Pasta has always been a part of Pascuzzi’s life, the son of a second-generation Italian American whose middle name is Luigi (Pascuzzi opted for a “hey” instead of “ciao” as a nod to his Italian American heritage). But Bistecca has only a wood fire grill, no stove to boil pasta. Hey Luigi gives Pascuzzi a chance to put it on the menu. Using imported Italian noodles, the bar will open with bucatini all’amatriciana, one of Pascuzzi’s all-time favorites; tube-shaped mezze maniche served with a mortar-and-pestle pesto; and spaghetti vongole, with braised, shelled clams. A mushroom risotto will round out the menu going into fall. Down the line, Pascuzzi plans on adding a rotating fresh pasta dish.

Cocktails with an Italian flourish.

But Hey Luigi is a bar, which means bar snacks. A menu of seafood-heavy spuntini (smaller appetizers) and antipasti like anchovy toast, burrata, and calamari fritti will lead into heartier options, such as tuna carpaccio and mussels fra diavolo. Fans of Tip Top will be reassured to know that a burger, made with trim from Bistecca’s steaks, will be on the menu, too.

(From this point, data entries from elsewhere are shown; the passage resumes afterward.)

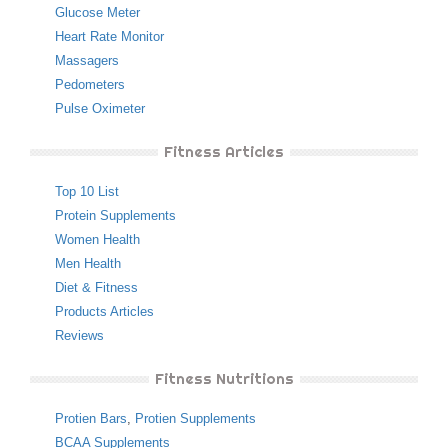
Glucose Meter
Heart Rate Monitor
Massagers
Pedometers
Pulse Oximeter
Fitness Articles
Top 10 List
Protein Supplements
Women Health
Men Health
Diet & Fitness
Products Articles
Reviews
Fitness Nutritions
Protien Bars
,
Protien Supplements
BCAA Supplements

Also sticking around from Tip Top is the soft serve, with flavors like local honey and olive oil. During the creative planning, some leftover dough from the lobster rolls at Bistecca provided inspiration for doughnuts with espresso anglaise and pistachio. Amaro floats, affogato, and other treats will keep the sweets “light and fun” to match the rest of the menu.

At the time of writing, the Hey Luigi team was still playing with the drink menu, but diners can expect an Italian-leaning lineup that includes balsamic-spiked old-fashioneds, martinis washed with fig and pistachio olive oil, alcohol-free “No-gronis,” and a bourbon milk punch with coffee liqueur, Galliano, and preserved lemon foam.

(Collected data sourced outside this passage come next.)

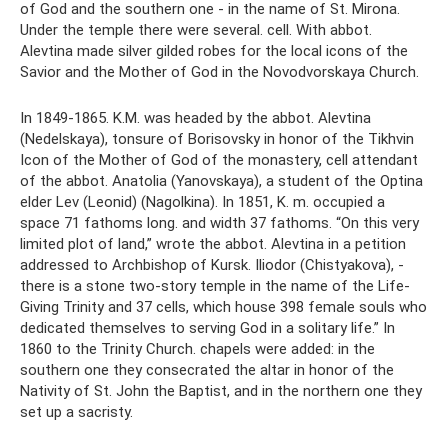
of God and the southern one - in the name of St. Mirona.
Under the temple there were several. cell. With abbot.
Alevtina made silver gilded robes for the local icons of the
Savior and the Mother of God in the Novodvorskaya Church.
In 1849-1865. K.M. was headed by the abbot. Alevtina
(Nedelskaya), tonsure of Borisovsky in honor of the Tikhvin
Icon of the Mother of God of the monastery, cell attendant
of the abbot. Anatolia (Yanovskaya), a student of the Optina
elder Lev (Leonid) (Nagolkina). In 1851, K. m. occupied a
space 71 fathoms long. and width 37 fathoms. “On this very
limited plot of land,” wrote the abbot. Alevtina in a petition
addressed to Archbishop of Kursk. Iliodor (Chistyakova), -
there is a stone two-story temple in the name of the Life-
Giving Trinity and 37 cells, which house 398 female souls who
dedicated themselves to serving God in a solitary life.” In
1860 to the Trinity Church. chapels were added: in the
southern one they consecrated the altar in honor of the
Nativity of St. John the Baptist, and in the northern one they
set up a sacristy.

The smaller, intimate space is an ideal setting for Pascuzzi’s vision of “dark, moody Italian cocktail bars,” with servers clad in white shirts, paisley ties, and aprons. The bar seats just over 30, plus some standing room at tables. Pascuzzi hopes to foster friendly chit-chat between strangers and wants to bolster that with an aperitivo hour after things get settled and flowing. To start, the bar will be open 3pm until 10:30 on Tuesdays through Thursdays, midnight on weekends.